Die Kommissionsmehrheit ist der Meinung, dass seitens der Initianten keine verlässlichen Anzeichen für einen Kompromiss vorhanden sind. Die kompromisslose Haltung der Initianten sowie die Unvereinbarkeit der beiden Konzepte - Milchkuh-Initiative und NAF - bieten keine gute Ausgangslage für eine konstruktive, konsensfähige Lösung. So ist die Kommissionsmehrheit der Meinung, dass erst nach dem Volksentscheid zur Milchkuh-Initiative, mit einer bereinigten und klaren Ausgangslage, dem Souverän die neue Lösung zur Strassenfinanzierung vorgelegt werden soll.

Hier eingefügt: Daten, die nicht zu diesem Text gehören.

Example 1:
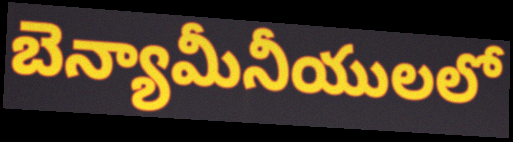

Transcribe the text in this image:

బెన్యామీనీయులలో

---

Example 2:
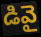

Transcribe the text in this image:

డివై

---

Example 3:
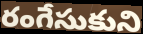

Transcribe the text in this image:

రంగేసుకుని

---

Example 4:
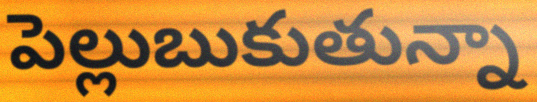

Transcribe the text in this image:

పెల్లుబుకుతున్నా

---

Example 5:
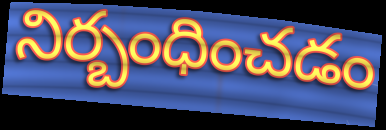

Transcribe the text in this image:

నిర్బంధించడం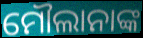
ମୌଲାନାଙ୍କ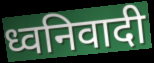
ध्वनिवादी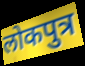
लोकपुत्र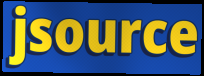
jsource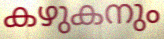
കഴുകനുംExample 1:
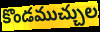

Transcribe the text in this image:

కొండముచ్చుల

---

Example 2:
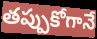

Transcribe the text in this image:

తప్పుకోగానే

So ist es wichtig, dass die Initiative möglichst bald zur Abstimmung kommt, damit die Initianten anschliessend zu einer sinnvollen und finanzpolitisch verantwortbaren NAF-Vorlage Hand bieten. Im Gegensatz zur Volksinitiative, welche nur eine Finanzierungslösung vorsieht, beinhaltet die NAF-Vorlage eine Fondslösung und ein strategisches Entwicklungsprogramm für den Nationalstrassenbau wie auch für die Mitfinanzierung der Hauptstrassen in den Kantonen.

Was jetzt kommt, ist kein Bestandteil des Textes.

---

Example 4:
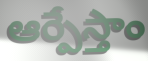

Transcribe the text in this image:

ఆర్పేస్తాం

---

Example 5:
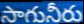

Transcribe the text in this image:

సాగునీరు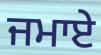
ਜਮਾਏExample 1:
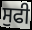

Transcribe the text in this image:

ਸੁਫੀ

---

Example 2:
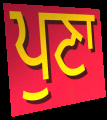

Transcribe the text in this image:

ਪੁਣਾ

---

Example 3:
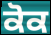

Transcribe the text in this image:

ਕੋਕ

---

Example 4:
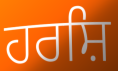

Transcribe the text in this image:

ਹਰਸ਼ਿ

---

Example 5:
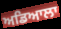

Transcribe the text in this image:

ਅਡਿਆਲਾ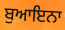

Gerade auch von den Finanzpolitikern darf erwartet werden, dass sie nicht einfach einer einseitigen Verschiebung der finanziellen Mittel von 1,5 Milliarden Franken von der allgemeinen Bundes- in die Strassenkasse zustimmen. Es ist verantwortungslos, das Finanzierungsproblem bei den Nationalstrassen einseitig zulasten der anderen Aufgabenbereiche des Staates zu lösen, ohne zu sagen, wie das entsprechend entstehende Loch in der Bundeskasse gefüllt werden soll. Nennen wir das Kind beim Namen: Die Radikallösung der Milchkuh-Initiative würde unweigerlich zu einem grossen Sparpaket führen, sei es bei Bildung und Forschung, Landwirtschaft, Verteidigung, Kultur oder beim öffentlichen Verkehr.

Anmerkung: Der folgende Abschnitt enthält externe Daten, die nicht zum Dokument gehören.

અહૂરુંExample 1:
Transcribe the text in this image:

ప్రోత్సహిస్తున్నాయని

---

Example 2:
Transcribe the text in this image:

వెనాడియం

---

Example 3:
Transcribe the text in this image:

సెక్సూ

Die Initianten lassen auch unerwähnt, dass beim NAF mehr Mittel aus der Bundeskasse vorgesehen sind. So sieht der Bundesrat in seiner Botschaft eine vollständige Zweckbindung der Automobilsteuer für die Strassen vor, einer Steuer notabene, welche bis heute in die Bundeskasse fliesst. Es geht dabei um 400 Millionen Franken. Das ist richtig so, da auch die Strassenbenutzer beim NAF ein wenig mehr bezahlen müssen. Eine vollständige Zweckbindung aller Strassenmittel ist jedoch schlicht und einfach zu radikal.

Die Kommissionsmehrheit ist der Meinung, dass die Milchkuh, auch wenn sie noch recht jung ist, ihren Dienst getan hat. Sie hat mit Bestimmtheit Druck auf die bereits vorliegende NAF-Vorlage ausgeübt und ihren Zweck erfüllt. Verabschieden wir uns von ihr, bevor die Milch inhaltlich zu Käse wird!

In diesem Sinne beantragt Ihnen die Kommission mit Stichentscheid der Präsidentin, den Rückweisungsantrag abzulehnen und die Initiative heute zu behandeln.